An P, Luo H, Lu T, O'Brien S J, Winkler C
ntramural Research Support Program, SAIC Frederick, National Cancer Institute-Frederick Cancer Research and Development Center, Maryland 21702, USA.
J Hum Virol. 2000 Nov-Dec;3(6):299-305.
The inter- and intrapatient genetic variation of GB virus C (GBV-C)/hepatitis G virus (HGV) was investigated to characterize the molecular epidemiologic profile of GBV-C/ HGV infection in China, an area endemic for viral hepatitis. The intrapatient variation of hepatitis C virus (HCV) from the same patients was compared to that of GBV-C/HGV.
STUDY DESIGN/METHODS: GB virus C/HGV RNA was amplified by polymerase chain reaction in 88 patients with hepatitis C, hepatitis B or presumed non-A-E hepatitis from three cities in China. Five clones of the GBV-C/HGV NS3 region were sequenced from each GBV-C/HGV RNA-positive patient. The corresponding region of HCV was also sequenced from patients co-infected with HCV. Representative sequences of the GBV-C/HGV NS3 region from each patient and those of isolates from other continents were subjected to phylogenetic analyses.
GB virus C/HGV was detected in 22 (25.25%) of 88 patients: 9 (21.4%) of 42 patients with presumed non-A-E hepatitis, 10 (27.7%) of 36 patients with hepatitis C, 3 (30.0%) in 10 patients with hepatitis B and C, and in none of 60 volunteer blood donors. The extent of nucleotide variation was less between Chinese isolates (2.4-17%; median, 10.4%) than between Chinese isolates and seven isolates from outside China (10.5-19.5%; median, 15.3%). Intrapatient sequence variation ranged from 0 to 1.75%, with a mean of 0.57 +/- 0.51%. Phylogenetic analysis grouped most Chinese isolates into four geographically specific clusters with a divergence of 10% to 16% from each other. The ratio of nonsynonymous to synonymous substitutions of GBV-C/HGV (Ka/Ks 0.019) was much lower than for HCV (0.071) in the same patients.

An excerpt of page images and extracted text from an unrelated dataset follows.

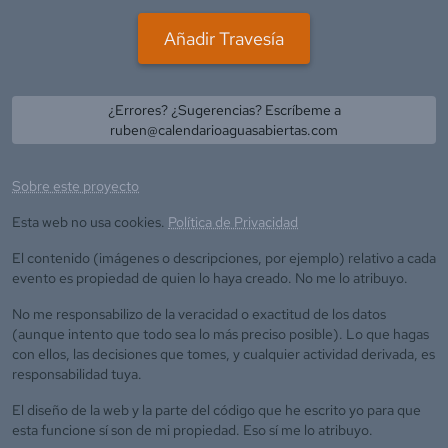
Añadir Travesía
¿Errores? ¿Sugerencias? Escríbeme a
ruben@calendarioaguasabiertas.com
Sobre este proyecto
Esta web no usa cookies.
Política de Privacidad
El contenido (imágenes o descripciones, por ejemplo) relativo a cada
evento es propiedad de quien lo haya creado. No me lo atribuyo.
No me responsabilizo de la veracidad o exactitud de los datos
(aunque intento que todo sea lo más preciso posible). Lo que hagas
con ellos, las decisiones que tomes, y cualquier actividad derivada, es
responsabilidad tuya.
El diseño de la web y la parte del código que he escrito yo para que
esta funcione sí son de mi propiedad. Eso sí me lo atribuyo.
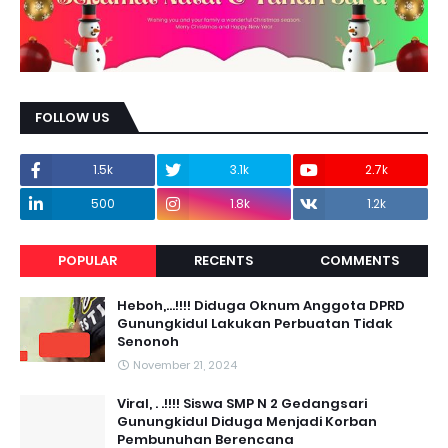
FOLLOW US
1.5k
3.1k
2.7k
500
1.8k
1.2k
POPULAR
RECENTS
COMMENTS
Heboh,...!!!! Diduga Oknum Anggota DPRD
Gunungkidul Lakukan Perbuatan Tidak
Senonoh
November 21, 2024
Viral, . .!!!! Siswa SMP N 2 Gedangsari
Gunungkidul Diduga Menjadi Korban
Pembunuhan Berencana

Chinese isolates of GBV-C/HGV are genetically distinct. There are local strains as well as shared strains between different locales. The extent of amino acid sequence conservation suggests strong selection against nonsynonymous substitutions in the GBV-C/HGV genome.
研究中国(病毒性肝炎的地方性流行区)GB病毒C(GBV-C)/庚型肝炎病毒(HGV)的患者间及患者内基因变异,以描述GBV-C/HGV感染的分子流行病学特征。将同一患者的丙型肝炎病毒(HCV)的患者内变异与GBV-C/HGV的进行比较。
研究设计/方法:采用聚合酶链反应对来自中国三个城市的88例丙型肝炎、乙型肝炎或疑似非甲-戊型肝炎患者的GB病毒C/HGV RNA进行扩增。对每个GBV-C/HGV RNA阳性患者的GBV-C/HGV NS3区的五个克隆进行测序。同时对合并感染HCV的患者的HCV相应区域进行测序。对每个患者的GBV-C/HGV NS3区的代表性序列以及来自其他大洲的分离株的序列进行系统发育分析。
88例患者中有22例(25.25%)检测到GB病毒C/HGV:42例疑似非甲-戊型肝炎患者中有9例(21.4%),36例丙型肝炎患者中有10例(27.7%),10例乙型和丙型肝炎患者中有3例(30.0%),60例无偿献血者中均未检测到。中国分离株之间的核苷酸变异程度(2.4% - 17%;中位数为10.4%)低于中国分离株与来自中国以外的七个分离株之间的变异程度(10.5% - 19.5%;中位数为15.3%)。患者内序列变异范围为0至1.75%,平均为0.57±0.51%。系统发育分析将大多数中国分离株分为四个地理特异性簇,彼此之间的差异为10%至16%。同一患者中GBV-C/HGV的非同义替换与同义替换的比率(Ka/Ks 0.019)远低于HCV(0.071)。
中国的GBV-C/HGV分离株在基因上是不同的。不同地区之间既有本地菌株,也有共享菌株。氨基酸序列保守程度表明对GBV-C/HGV基因组中的非同义替换有强烈的选择作用。